Exact repetition is required: reproduce every line of the data.
>>>>
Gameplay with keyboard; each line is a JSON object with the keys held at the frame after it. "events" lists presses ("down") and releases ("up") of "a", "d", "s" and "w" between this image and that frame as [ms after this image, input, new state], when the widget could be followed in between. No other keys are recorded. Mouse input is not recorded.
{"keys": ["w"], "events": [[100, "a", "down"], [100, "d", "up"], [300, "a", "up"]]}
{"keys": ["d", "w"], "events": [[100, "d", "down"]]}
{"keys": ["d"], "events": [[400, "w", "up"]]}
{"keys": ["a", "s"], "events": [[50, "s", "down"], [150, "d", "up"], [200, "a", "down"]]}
<<<<
## Written solution:
Gameplay with keyboard; each line is a JSON object with the keys held at the frame after it. "events" lists presses ("down") and releases ("up") of "a", "d", "s" and "w" between this image and that frame as [ms after this image, input, new state], when the widget could be followed in between. No other keys are recorded. Mouse input is not recorded.
{"keys": ["w"], "events": [[100, "a", "down"], [100, "d", "up"], [300, "a", "up"]]}
{"keys": ["d", "w"], "events": [[100, "d", "down"]]}
{"keys": ["d"], "events": [[400, "w", "up"]]}
{"keys": ["a", "s"], "events": [[50, "s", "down"], [150, "d", "up"], [200, "a", "down"]]}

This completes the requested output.